One group said two couples in their number had been contacted on Friday by Inghams to say the company had drawn on Public Health England advice to decide it was no longer safe to bring them to the resort of Selva and would be issuing full refunds.
But Meg Evans, who was in the group, said there had been no communication from Crystal Ski and it eventually responded to say it was still awaiting formal guidance from the Foreign Office, even when the couples pointed out that the hotel they were due to stay in had been the subject of a outbreak of coronavirus among a dozen guests.

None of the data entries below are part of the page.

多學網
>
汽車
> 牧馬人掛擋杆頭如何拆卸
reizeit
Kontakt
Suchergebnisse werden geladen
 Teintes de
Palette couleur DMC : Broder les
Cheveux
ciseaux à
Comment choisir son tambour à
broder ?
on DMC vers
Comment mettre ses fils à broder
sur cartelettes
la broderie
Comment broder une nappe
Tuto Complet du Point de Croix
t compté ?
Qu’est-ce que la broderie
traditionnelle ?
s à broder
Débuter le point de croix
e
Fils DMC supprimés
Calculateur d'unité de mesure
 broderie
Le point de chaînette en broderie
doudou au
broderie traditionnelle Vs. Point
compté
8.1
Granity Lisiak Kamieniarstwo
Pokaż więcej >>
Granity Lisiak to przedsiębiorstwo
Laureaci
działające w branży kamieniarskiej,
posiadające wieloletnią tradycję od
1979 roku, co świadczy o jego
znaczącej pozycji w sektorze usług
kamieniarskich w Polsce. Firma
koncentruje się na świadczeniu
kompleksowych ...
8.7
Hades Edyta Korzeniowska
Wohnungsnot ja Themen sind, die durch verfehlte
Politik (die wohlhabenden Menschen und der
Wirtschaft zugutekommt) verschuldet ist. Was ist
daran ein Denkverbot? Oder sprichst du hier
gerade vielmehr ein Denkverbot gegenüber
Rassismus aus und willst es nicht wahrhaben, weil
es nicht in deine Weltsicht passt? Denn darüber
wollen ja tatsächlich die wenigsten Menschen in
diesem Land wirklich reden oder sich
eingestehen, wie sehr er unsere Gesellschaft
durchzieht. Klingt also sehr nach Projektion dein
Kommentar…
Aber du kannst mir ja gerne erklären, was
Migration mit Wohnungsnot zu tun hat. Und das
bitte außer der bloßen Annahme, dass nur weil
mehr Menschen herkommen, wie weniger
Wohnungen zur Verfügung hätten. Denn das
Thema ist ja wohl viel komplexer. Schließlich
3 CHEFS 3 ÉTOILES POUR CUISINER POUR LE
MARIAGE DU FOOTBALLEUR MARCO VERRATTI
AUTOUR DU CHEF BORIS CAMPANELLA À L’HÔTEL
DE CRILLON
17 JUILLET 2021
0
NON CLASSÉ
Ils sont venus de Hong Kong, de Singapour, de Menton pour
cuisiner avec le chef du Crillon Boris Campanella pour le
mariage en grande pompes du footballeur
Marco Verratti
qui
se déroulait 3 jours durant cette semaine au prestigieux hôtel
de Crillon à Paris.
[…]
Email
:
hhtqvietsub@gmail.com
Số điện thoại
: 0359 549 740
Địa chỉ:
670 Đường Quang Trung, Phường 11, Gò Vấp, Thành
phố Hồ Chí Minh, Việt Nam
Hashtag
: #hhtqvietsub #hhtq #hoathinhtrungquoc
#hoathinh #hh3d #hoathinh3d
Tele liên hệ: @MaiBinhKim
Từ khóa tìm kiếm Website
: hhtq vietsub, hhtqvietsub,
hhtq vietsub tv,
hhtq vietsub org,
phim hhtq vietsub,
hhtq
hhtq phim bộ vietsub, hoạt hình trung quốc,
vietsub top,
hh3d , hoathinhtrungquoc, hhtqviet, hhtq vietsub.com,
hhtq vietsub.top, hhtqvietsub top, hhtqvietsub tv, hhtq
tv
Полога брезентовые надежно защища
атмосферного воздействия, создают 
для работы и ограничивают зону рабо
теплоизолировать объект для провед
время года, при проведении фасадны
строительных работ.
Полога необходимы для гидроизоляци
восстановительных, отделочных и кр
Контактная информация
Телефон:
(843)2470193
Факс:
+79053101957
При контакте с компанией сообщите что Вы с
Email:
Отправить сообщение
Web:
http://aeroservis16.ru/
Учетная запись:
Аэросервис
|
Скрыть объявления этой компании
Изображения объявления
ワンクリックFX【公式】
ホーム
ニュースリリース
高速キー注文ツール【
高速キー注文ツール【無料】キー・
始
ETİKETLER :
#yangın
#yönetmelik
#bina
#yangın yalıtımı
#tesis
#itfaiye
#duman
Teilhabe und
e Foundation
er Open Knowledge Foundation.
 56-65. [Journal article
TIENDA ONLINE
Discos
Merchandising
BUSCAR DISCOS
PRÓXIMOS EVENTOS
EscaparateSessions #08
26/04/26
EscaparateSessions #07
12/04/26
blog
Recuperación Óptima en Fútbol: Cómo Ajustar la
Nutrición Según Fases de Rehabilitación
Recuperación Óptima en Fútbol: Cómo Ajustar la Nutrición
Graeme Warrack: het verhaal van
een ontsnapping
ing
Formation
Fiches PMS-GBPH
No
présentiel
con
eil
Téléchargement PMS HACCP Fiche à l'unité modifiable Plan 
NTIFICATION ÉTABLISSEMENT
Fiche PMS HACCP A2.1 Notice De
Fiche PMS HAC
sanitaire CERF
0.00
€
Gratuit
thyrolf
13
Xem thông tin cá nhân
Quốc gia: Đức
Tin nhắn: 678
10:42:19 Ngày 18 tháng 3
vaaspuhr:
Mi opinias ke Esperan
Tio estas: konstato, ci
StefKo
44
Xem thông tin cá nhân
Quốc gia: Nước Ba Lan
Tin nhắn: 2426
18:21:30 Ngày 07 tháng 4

“We’re really quite angry at how it was handled. Three of our group are GPs and couldn’t possibly risk being out of action at a time when the NHS would need them later on at home,” she said, adding that some of the couples had now paid for a second holiday this week in France.
Crystal Ski said it was planning to to get customers back to the UK as soon as possible after restrictions were put in place by local authorities in a number of ski resorts. Refunds would be given for the days of holidays missed out on.
The British embassy in Rome, meanwhile, was the focus of sustained lobbying on social media by British people asking the FCO to alter its travel advice on Italy to specifically warn against all travel to certain regions, rather than currently advising against “all but essential travel” to a number of selected locked-down areas.
Some commenters complained that insurers and airlines were holding off on responding or paying out for cancelled school trips and other visits.
Carolyn Spinks, CEO of the UK tour operators to Italy (ABTOI) industry body, said that tour operators felt it would be “helpful if the FCO put its money where its mouth was” by simply warning against all travel to areas affected by coronavirus without any caveats.